Leitsatz (amtlich)

Zur (verweigerten) Grundbucheinsicht für eine Pflichtteilsberechtigte, wenn das Grundstück niemals dem Erblasser gehörte und das Gesuch darauf gestützt wird, aus einem bei den Grundakten befindlichen Kaufvertrag Anhaltspunkte für eine ergänzungspflichtige Schenkung der aufgewandten Gegenleistung für den Grundstückserwerb herleiten zu wollen.

 

Normenkette

GBO § 12 Abs. 1; GBV § 46

 

Verfahrensgang

AG Rosenheim (Beschluss vom 10.01.2011; Aktenzeichen Blatt 988)

 

Tenor

Die Beschwerde gegen den Beschluss des AG - Grundbuchamt - Rosenheim vom 10.1.2011 wird zurückgewiesen.

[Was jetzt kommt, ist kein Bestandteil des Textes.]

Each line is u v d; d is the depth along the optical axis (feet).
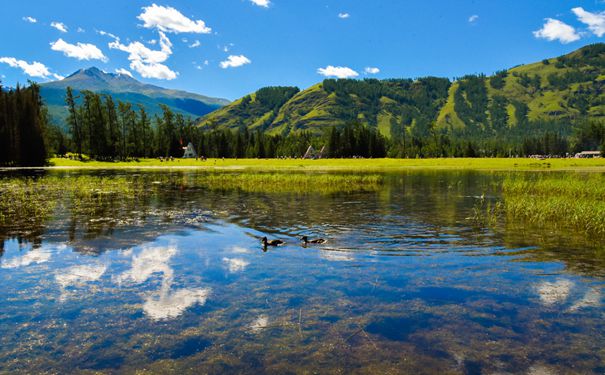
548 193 97.55
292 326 23.26
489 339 21.74
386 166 281.13
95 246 42.45
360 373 18.35
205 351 20.47
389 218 61.46
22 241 44.70
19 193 96.89
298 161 337.72
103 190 106.01
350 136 481.05
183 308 25.82
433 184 127.54
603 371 18.62
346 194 96.99
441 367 18.93
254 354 20.12
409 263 36.11
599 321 23.95
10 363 19.29
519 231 51.13
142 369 18.79
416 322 23.80
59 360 19.60
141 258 37.63
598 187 94.79
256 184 127.13
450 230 51.75
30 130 277.03
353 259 37.42
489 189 110.32
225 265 35.45
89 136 340.80
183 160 358.84
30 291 28.76
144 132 426.92
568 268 34.65
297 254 39.29
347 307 26.02
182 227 53.57
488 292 28.76
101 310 25.46
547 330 22.80
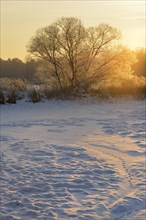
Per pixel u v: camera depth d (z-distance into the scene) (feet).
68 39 128.67
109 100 114.11
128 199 31.24
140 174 37.99
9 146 53.06
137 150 48.73
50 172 39.50
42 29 170.91
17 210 29.60
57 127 71.15
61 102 110.93
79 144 54.03
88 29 130.82
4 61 319.68
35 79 134.82
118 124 72.28
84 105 107.14
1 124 76.18
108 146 51.85
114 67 130.62
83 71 129.08
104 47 131.95
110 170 39.65
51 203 30.83
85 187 34.63
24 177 37.91
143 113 89.15
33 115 90.84
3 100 111.14
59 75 131.23
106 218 27.94
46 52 129.08
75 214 28.60
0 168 41.19
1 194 33.09
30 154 47.78
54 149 50.62
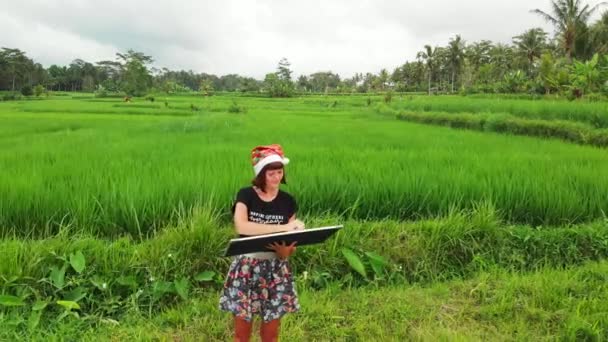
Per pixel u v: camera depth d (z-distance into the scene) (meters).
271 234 2.99
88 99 68.25
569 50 42.44
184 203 5.71
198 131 15.30
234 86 151.38
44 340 3.52
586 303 4.16
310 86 130.50
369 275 4.89
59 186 5.88
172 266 4.50
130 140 11.99
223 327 3.81
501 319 4.00
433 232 5.34
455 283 4.71
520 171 7.44
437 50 83.50
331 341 3.70
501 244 5.45
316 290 4.61
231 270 3.24
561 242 5.55
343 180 6.53
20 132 16.36
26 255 4.30
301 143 11.59
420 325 3.89
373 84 104.06
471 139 13.20
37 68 107.06
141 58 81.56
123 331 3.73
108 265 4.36
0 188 5.65
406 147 11.02
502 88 50.94
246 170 7.04
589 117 17.52
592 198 6.51
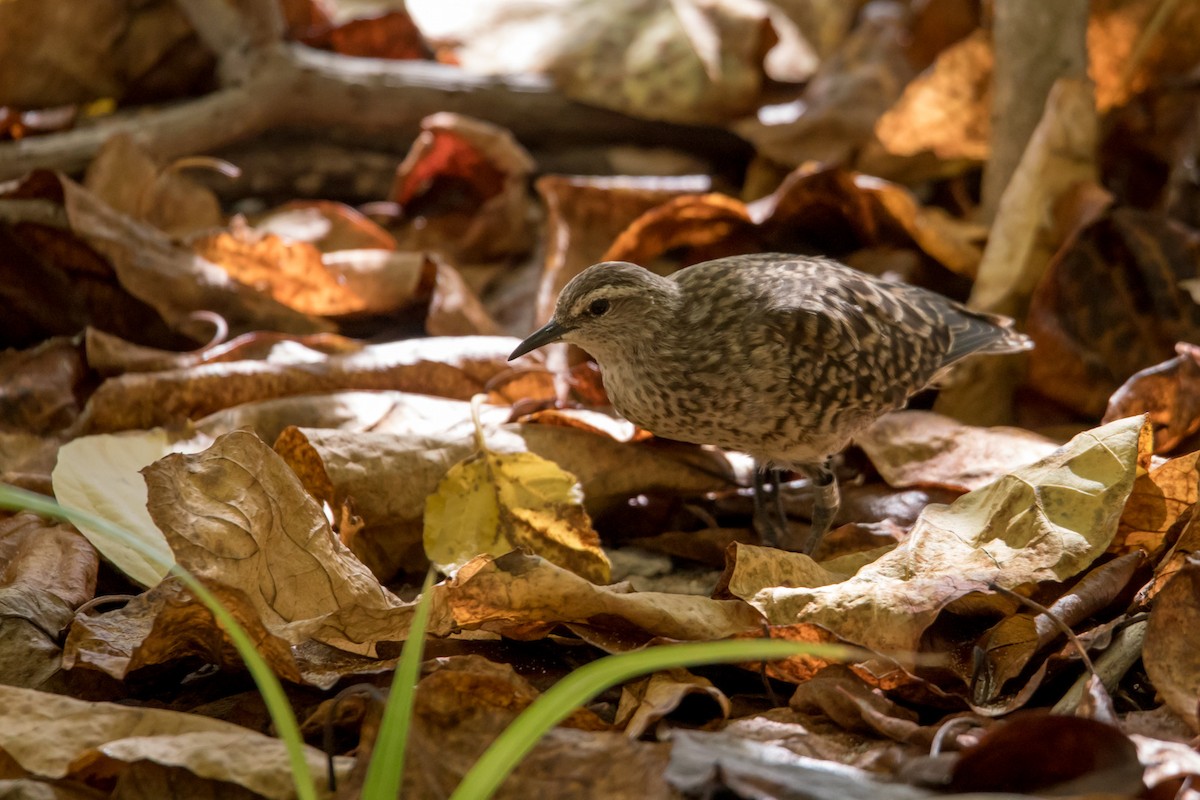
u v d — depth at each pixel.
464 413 10.17
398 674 5.34
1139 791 5.78
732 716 7.29
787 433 9.26
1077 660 7.14
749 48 14.73
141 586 8.55
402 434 9.31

II. Der Beschwerdewert wird auf 3.000 EUR festgesetzt.

 

Gründe

I. Die Beteiligte führt einen Rechtsstreit über Pflichtteils- und Pflichtteilsergänzungsansprüche gegen die Witwe und Erbin des am 18.7.2005 verstorbenen Theodor O. Unter dem 9.12.2010 hat sie dem Grundbuchamt dargelegt, die Beklagte habe angegeben, dass der Erblasser ein Grundstück verschenkt habe, und beantragt, ihr einen aktuellen unbeglaubigten Grundbuchauszug sowie, unter bestimmten Voraussetzungen, auch das vorangegangene Grundbuchblatt, eine Fotokopie des der Schenkung des Grundstücks zugrunde liegenden Vertrages sowie des Vertrages, mit dem der Erblasser seinerseits das Grundstück erworben hat, zu überlassen.

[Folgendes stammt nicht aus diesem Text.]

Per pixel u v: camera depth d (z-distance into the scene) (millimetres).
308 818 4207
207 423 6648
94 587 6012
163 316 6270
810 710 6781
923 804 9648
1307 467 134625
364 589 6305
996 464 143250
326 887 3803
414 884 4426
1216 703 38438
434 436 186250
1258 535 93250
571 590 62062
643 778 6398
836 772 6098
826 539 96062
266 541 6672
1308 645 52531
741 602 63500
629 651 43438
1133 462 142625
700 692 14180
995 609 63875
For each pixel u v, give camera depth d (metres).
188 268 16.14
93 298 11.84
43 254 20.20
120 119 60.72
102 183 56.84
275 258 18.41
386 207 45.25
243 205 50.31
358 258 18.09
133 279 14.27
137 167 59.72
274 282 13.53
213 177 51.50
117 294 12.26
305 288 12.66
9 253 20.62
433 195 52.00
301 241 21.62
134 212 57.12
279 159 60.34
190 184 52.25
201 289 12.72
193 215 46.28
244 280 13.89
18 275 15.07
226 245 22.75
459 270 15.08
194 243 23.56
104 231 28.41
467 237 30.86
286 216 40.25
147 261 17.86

Der Urkundsbeamte der Geschäftsstelle hat der Beteiligten die Auskunft erteilt, dass das Grundstück zu keiner Zeit dem Erblasser gehört habe, gemäß Überlassungsvertrag vom 10.12.1964 an den Voreigentümer übertragen wurde und der vormalige Eigentümer das Grundstück mit Vertrag vom 16.9.1998 an den jetzigen Eigentümer verkauft habe. Nachdem sich die Beteiligte mit dieser Auskunft nicht zufrieden gegeben hatte, hat der Urkundsbeamte mit Beschluss vom 28.12.2010 die Erteilung weiterer Unterlagen abgelehnt. Über die der Beteiligten erteilten Informationen hinaus sei ein berechtigtes Interesse an der Einsicht des Grundbuchs (§ 12 Abs. 1 GBO) nicht dargetan.

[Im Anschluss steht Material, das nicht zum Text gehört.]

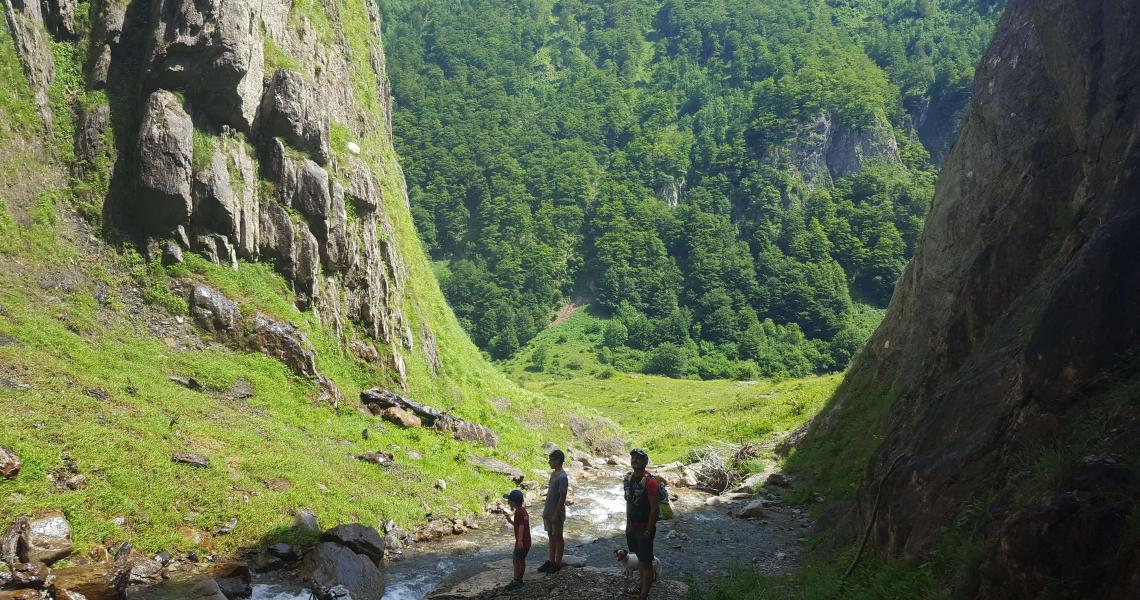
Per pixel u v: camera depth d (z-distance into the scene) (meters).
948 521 12.36
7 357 19.27
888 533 14.00
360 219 32.59
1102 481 8.74
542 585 13.92
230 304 26.95
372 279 32.34
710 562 17.92
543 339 184.12
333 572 15.33
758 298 191.25
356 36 46.00
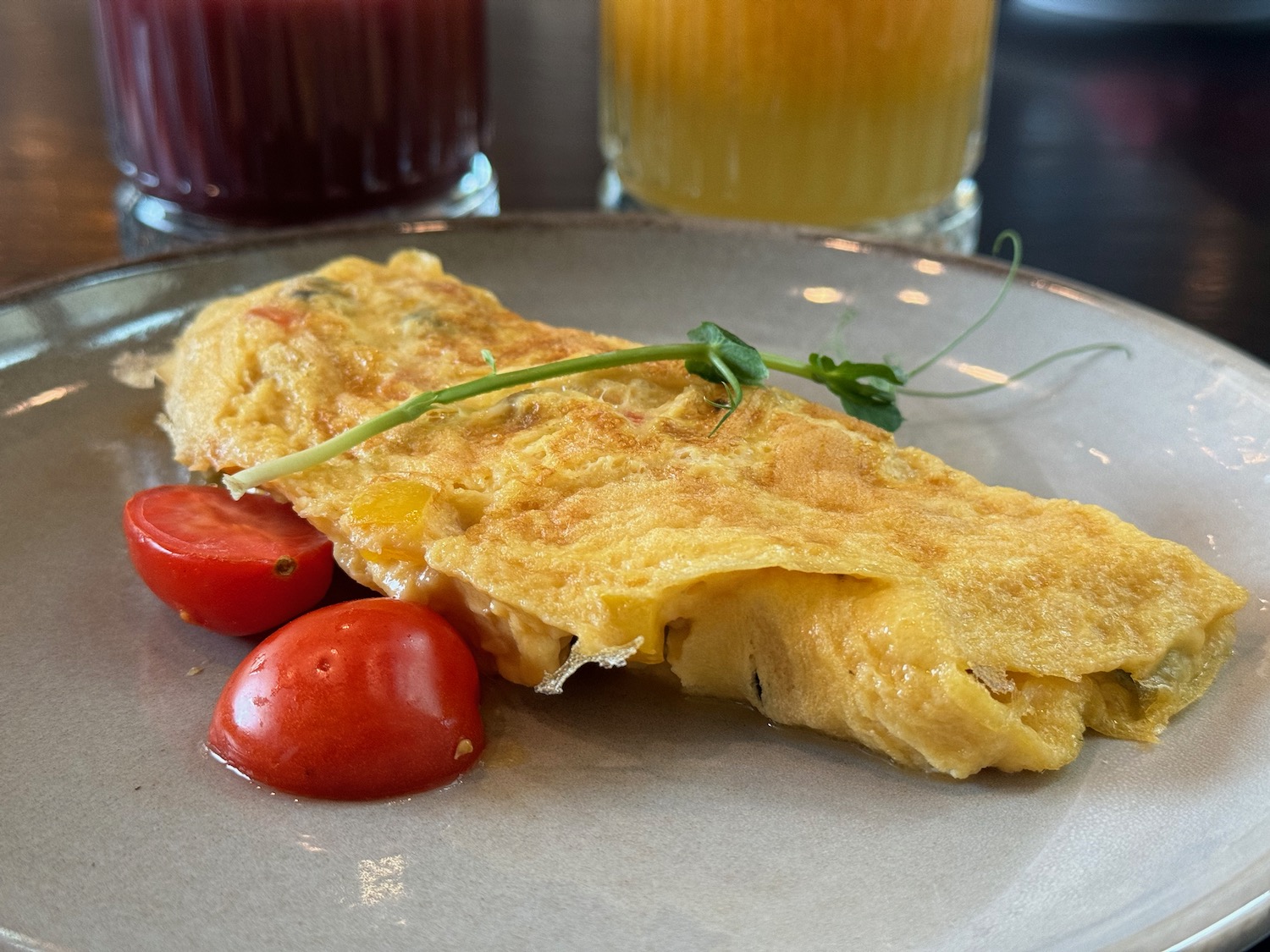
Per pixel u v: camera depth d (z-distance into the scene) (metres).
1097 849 0.12
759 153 0.25
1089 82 0.42
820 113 0.24
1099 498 0.18
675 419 0.16
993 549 0.14
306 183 0.26
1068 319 0.21
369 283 0.20
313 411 0.16
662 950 0.11
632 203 0.29
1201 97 0.41
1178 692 0.14
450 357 0.17
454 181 0.29
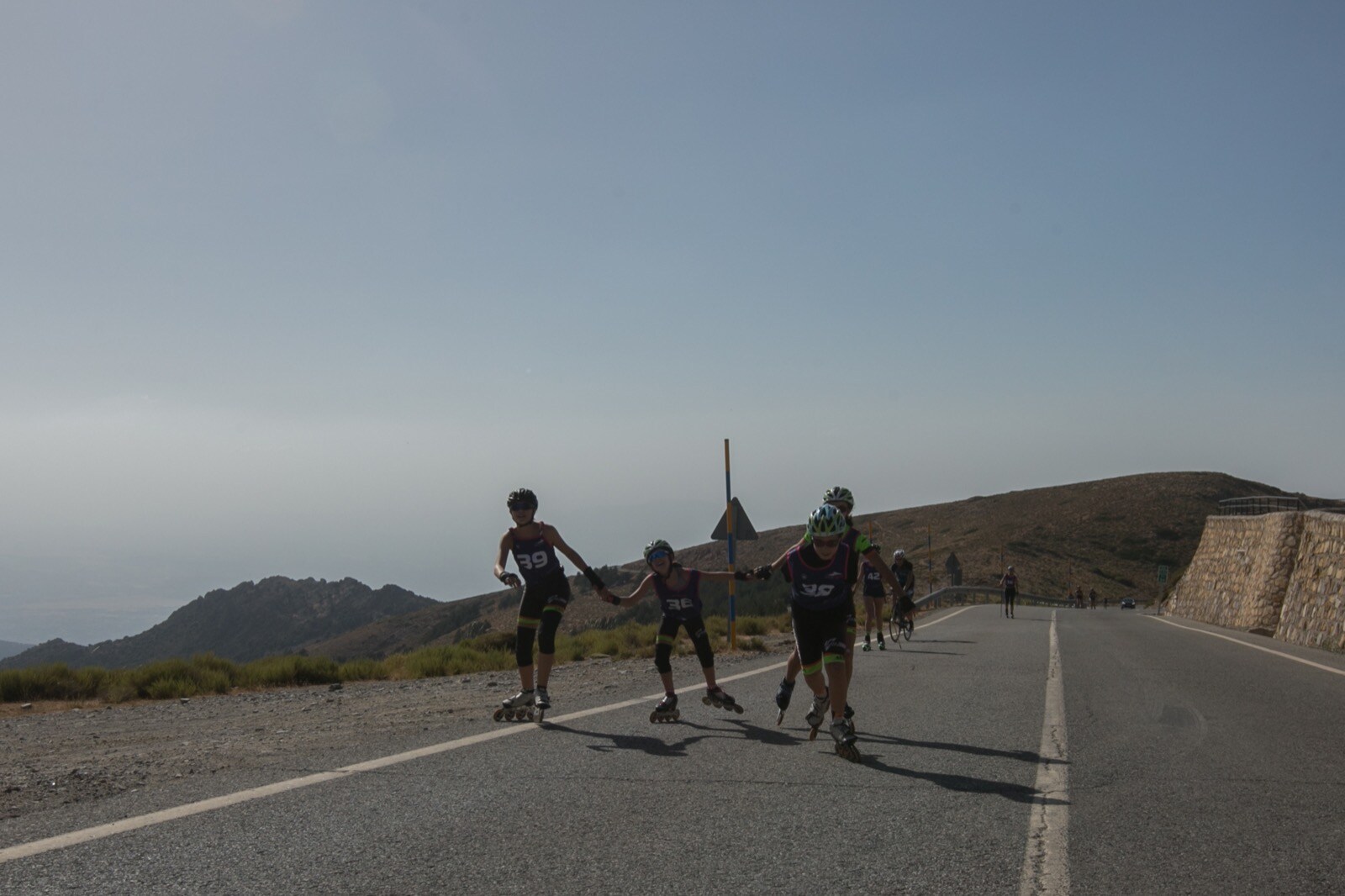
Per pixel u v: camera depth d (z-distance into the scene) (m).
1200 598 36.16
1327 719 8.98
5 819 5.45
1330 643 19.31
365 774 6.52
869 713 9.23
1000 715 9.05
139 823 5.25
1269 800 5.73
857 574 7.48
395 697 12.05
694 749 7.42
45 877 4.33
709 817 5.34
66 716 11.66
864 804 5.62
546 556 9.16
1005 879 4.27
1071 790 5.98
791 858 4.58
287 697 13.01
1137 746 7.46
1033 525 113.50
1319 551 21.77
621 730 8.41
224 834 5.04
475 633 95.12
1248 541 30.28
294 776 6.50
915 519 137.50
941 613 37.72
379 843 4.86
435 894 4.11
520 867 4.46
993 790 5.98
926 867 4.45
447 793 5.93
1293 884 4.24
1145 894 4.10
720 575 8.11
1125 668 13.63
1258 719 8.94
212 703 12.77
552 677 13.97
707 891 4.13
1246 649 17.80
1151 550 100.75
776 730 8.38
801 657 7.48
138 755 7.75
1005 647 17.66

Die Beteiligte hat gegen die Entscheidung Erinnerung eingelegt mit der Begründung, dass zwar möglicherweise die Angaben der Erbin nicht mit dem Grundbuchinhalt übereinstimmten, sich dahinter aber ein anderer Sachverhalt verbergen könne, der gleichwohl eine ergänzungspflichtige Schenkung darstelle. Sie habe außerdem ein berechtigtes Interesse daran, zu erfahren, zu welchem Preis das Anwesen seinerzeit erworben worden sei. Auch hieraus ließen sich möglicherweise Rückschlüsse auf den damaligen Wert des Grundstücks ziehen.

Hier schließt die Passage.